> HOW TO COMPLETE THIS TASK
Check each statement (a), (b), (c) below against the pedestrian attribute recognition introduction and answer yes or no, quoting the words that decide it. (a) Early pedestrian attribute recognition mostly used hand-crafted features such as color and texture histograms. (b) The attribute female matches one specific region of the human body. (c) The proposed method predicts the target attributes before it extracts the latent attribute features.

Keywords

1 Introduction

Pedestrian attribute recognition aims to extract semantic descriptions from target person image, including low-level descriptions (e.g., wearing, hairstyle) and high-level ones (e.g., gender, age). Pedestrian attribute recognition is one of the active research areas in computer vision because of its wide applications in intelligent video surveillance systems. Accurate attributes recognition also benefits other applications such as person re-identification and person retrieval.

In recent years, researchers pay more attention to solve the pedestrian attribute recognition problem. At first, pedestrian attribute recognition mainly relies on hand-crafted features such as color and texture histograms [1, 2]. Recently, methods based on deep learning achieve great success, which formulates it as a multi-label classification problem [3]. These methods can roughly be divided into spatial attention methods and label relation methods. Spatial attention methods are proposed to pay more attention to discriminative local features of pedestrian [4,5,6], which are proved useful due to the existing relations between pedestrian attribute and attribute location on the human body. Label relation methods are proposed to exploit semantic relations to assist attribute recognition [7, 8], which improve the performance of pedestrian attribute recognition by considering the dependency and conflicts of labels.

The main problems of existing methods are at least one of the following: (1) Ideally, one attribute corresponds to one specific region according to spatial attention methods. However, the relation between attributes and the human body is quite complicated, and these regions could be disconnected. (2) Some pedestrian attributes are predicted from shared feature vectors, which is beneficial to train the feature extractor. However, classifier needs to handle more redundant features when predicting a specific attribute. For example, The attribute female is inferred from many low level features (long hair, dress style), and it doesn’t correspond to a specific human body region.

To address these problems, we propose to learn the latent attributes localization and handle local attributes with attention. The target attributes can be seen as combinations of latent attributes, which could be related to more precise regions and easier to represent. In our method, the latent attribute features are first extracted with spatial constraints. And then target attributes are predicted with attention mechanism to model relations among latent attributes.

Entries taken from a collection
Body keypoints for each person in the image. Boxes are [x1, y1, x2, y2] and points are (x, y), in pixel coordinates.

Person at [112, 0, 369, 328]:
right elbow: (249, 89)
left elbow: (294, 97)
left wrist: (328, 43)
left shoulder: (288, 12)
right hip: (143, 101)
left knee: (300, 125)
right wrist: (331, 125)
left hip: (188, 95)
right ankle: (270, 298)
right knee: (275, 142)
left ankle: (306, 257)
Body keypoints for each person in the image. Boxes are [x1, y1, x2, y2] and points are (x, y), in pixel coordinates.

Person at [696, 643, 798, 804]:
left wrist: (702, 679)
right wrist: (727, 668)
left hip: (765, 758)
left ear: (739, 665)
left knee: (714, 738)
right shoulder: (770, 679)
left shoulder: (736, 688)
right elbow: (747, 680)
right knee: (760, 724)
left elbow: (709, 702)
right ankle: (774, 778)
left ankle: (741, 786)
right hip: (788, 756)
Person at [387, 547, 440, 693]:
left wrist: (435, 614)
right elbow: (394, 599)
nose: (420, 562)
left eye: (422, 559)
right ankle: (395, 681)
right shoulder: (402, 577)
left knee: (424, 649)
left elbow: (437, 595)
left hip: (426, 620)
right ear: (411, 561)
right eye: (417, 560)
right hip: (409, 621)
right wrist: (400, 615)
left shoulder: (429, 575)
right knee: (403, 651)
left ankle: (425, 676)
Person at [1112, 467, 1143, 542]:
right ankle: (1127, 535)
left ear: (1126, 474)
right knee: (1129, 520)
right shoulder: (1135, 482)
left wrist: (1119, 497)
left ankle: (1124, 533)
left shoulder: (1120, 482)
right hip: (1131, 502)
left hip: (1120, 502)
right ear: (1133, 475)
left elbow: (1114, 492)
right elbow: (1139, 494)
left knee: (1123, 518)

--

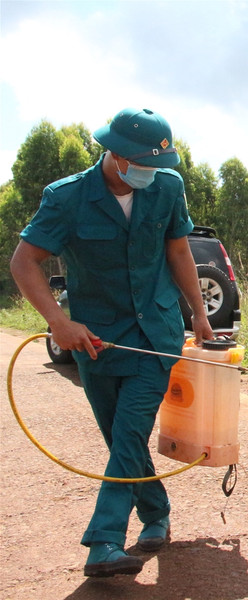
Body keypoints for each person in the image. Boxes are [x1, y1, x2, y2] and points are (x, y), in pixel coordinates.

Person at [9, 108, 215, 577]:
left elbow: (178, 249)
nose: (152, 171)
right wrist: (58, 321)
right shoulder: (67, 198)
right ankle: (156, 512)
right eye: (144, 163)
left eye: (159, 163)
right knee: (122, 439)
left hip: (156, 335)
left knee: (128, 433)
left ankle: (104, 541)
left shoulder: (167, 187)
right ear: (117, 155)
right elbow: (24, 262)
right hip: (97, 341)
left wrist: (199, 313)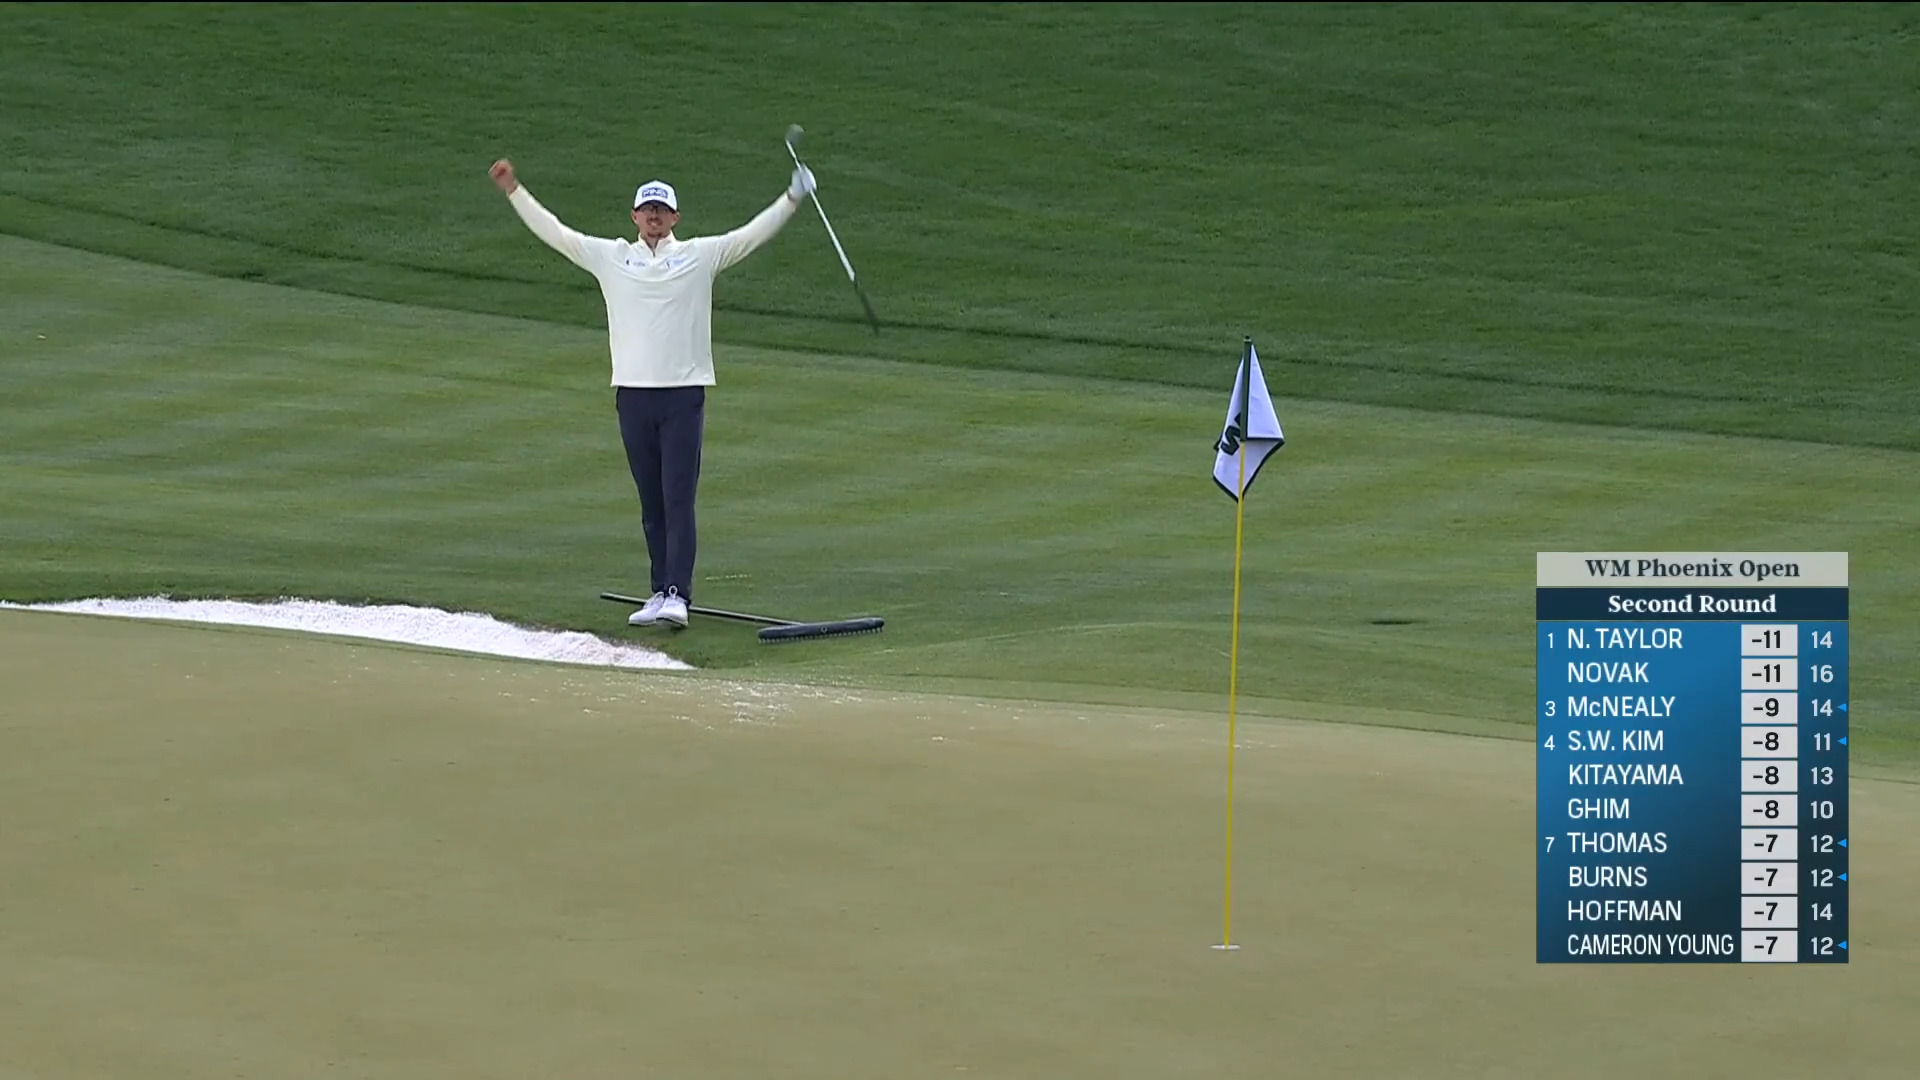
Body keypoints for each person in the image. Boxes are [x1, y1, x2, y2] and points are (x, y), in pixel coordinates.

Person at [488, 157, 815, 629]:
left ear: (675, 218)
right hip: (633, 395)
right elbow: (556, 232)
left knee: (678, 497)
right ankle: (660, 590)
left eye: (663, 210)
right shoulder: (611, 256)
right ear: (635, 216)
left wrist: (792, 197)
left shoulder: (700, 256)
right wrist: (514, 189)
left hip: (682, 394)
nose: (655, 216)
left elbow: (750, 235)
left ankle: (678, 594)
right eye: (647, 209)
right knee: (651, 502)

--

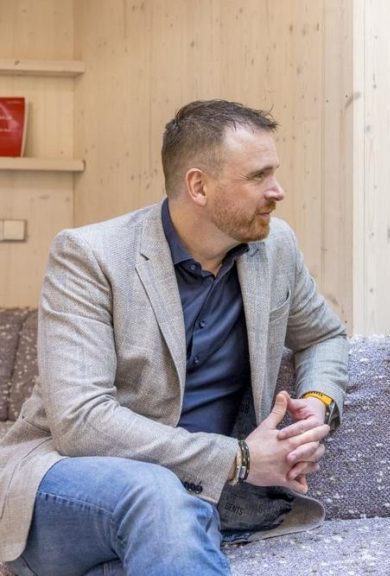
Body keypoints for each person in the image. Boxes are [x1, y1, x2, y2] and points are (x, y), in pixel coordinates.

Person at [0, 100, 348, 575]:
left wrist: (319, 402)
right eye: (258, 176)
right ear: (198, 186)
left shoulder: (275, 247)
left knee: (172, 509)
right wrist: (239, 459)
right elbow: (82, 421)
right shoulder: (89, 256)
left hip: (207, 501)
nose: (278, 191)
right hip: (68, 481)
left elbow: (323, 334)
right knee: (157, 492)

> ANSWER SPACE
(a) Yes: "At first, pedestrian attribute recognition mainly relies on hand-crafted features such as color and texture histograms"
(b) No: "it doesn’t correspond to a specific human body region"
(c) No: "the latent attribute features are first extracted with spatial constraints. And then target attributes are predicted with attention mechanism"